FZ: Who’s had a significant impact on your life/work & how so?

AO: I think that the whole art/music/writing scene in Montreal has really impacted my life and work. I can’t imagine a better group of people to have spent my early 20’s amongst. I am very lucky to have been at, what feels like, the right place at the right time. Being part of this scene has shown me in a very real way that A PEACEFUL, CREATIVE WORLD IS POSSIBLE.

In terms of literary influences, I love writers like Anais Nin, Gertrude Stein, e e cummings, Frank O Hara and Allen Ginsberg (to name a few favorites).

Guillaume Morissette is the person who has impacted my writing the most. I consider him my best friend and I absolutely love his work and his no bullshit attitude towards things. We have collaborated together a lot and had lots of amazing conversations about literature that I am very grateful for. I don’t know if I’d still be doing this ‘trying to be a writer thing’ if he hadn’t introduced me to the Alt Lit scene where I discovered writers like Heiko Julien, Steve Roggenbuck, LK Shaw, Crispin Best, Stephen Tully Dierks, Sarah Jean Alexander, Ana Carette, Mike Bushnell…I am very inspired by the work of these writers and curators and their work makes me want to keep going.

Since I have been performing my poetry more and more lately, I find inspiration from people like Laurie Anderson in terms of performance and her recorded spoken word poetry. She’s just the coolest in my mind…She recently wrote a tribute to Lou Reed in Rolling Stone. In it she writes something that really resonated with me: “How strange, exciting and miraculous that we can change each other so much, love each other so much through our words and music and our real lives.”

FZ: What’s the first & last album you remember getting?
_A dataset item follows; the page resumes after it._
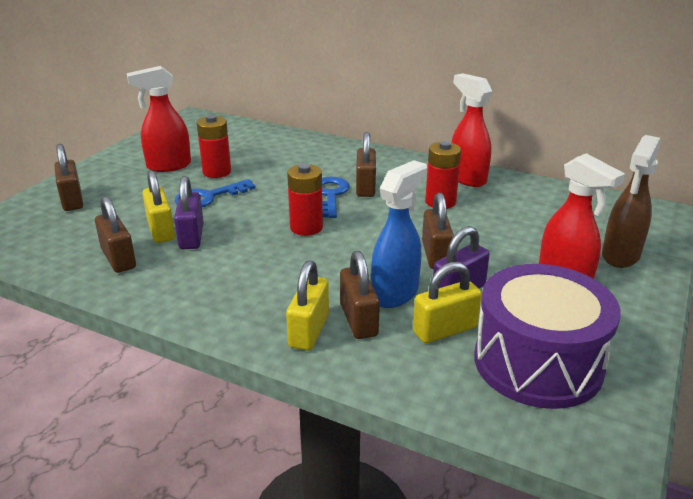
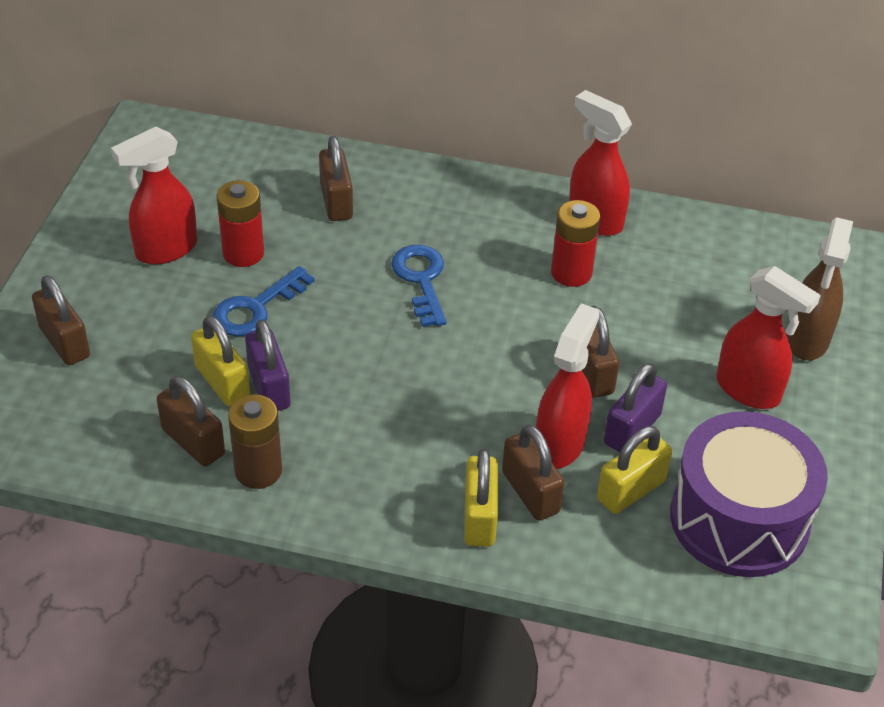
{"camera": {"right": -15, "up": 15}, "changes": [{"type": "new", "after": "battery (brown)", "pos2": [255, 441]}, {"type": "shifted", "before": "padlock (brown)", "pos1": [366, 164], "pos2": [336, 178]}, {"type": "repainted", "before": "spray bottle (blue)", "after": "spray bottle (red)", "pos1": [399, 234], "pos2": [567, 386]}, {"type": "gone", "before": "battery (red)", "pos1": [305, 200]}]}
AO: One of the first albums I bought was Spice Girls first album, the one with “Wannabe” on it. The last album I downloaded was by FKA Twigs. I don’t pay for music anymore. I only pay to go see live music now; everything else is torrented online.

FZ: Who’s your favorite rapper & why?

AO: I love Drake because his music gets me hyped to be alive. His voice is very smooth and enjoyable to listen to. I’ve listened to his album Take Care probably like 100 times. I also really love M.I.A…I am very inspired by her artistic vision and gusto.

FZ: How would you describe your relationship to the internet?

AO: It’s currently a complicated relationship. I have been trying to be more conscious of my Internet behaviour. What am I spending my time consuming? Can I find ways of finding value in my work aside from how many likes or hearts it gets? How much does my Internet presence affect who I am on a day-to-day basis?

Lots of my new writing deals with this idea of distancing one’s self from their Internet presence. I mean…I am part of the original Internet generation! I grew up with it. My dad literally helped install the wiring that the Internet now runs through in Canada, Hong Kong, Argentina and other places around the world. I am the daughter of someone who literally helped build the infrastructure for the Internet, so it feels very connected to me. But in some ways I long to disconnect myself from it all…Or at least to have a healthy balance between my IRL self and my URL self. I am currently seeking that healthy balance at the present moment.

FZ: What’s your worldview in one sentence?

AO: Live in the present, trust, love & remain patient.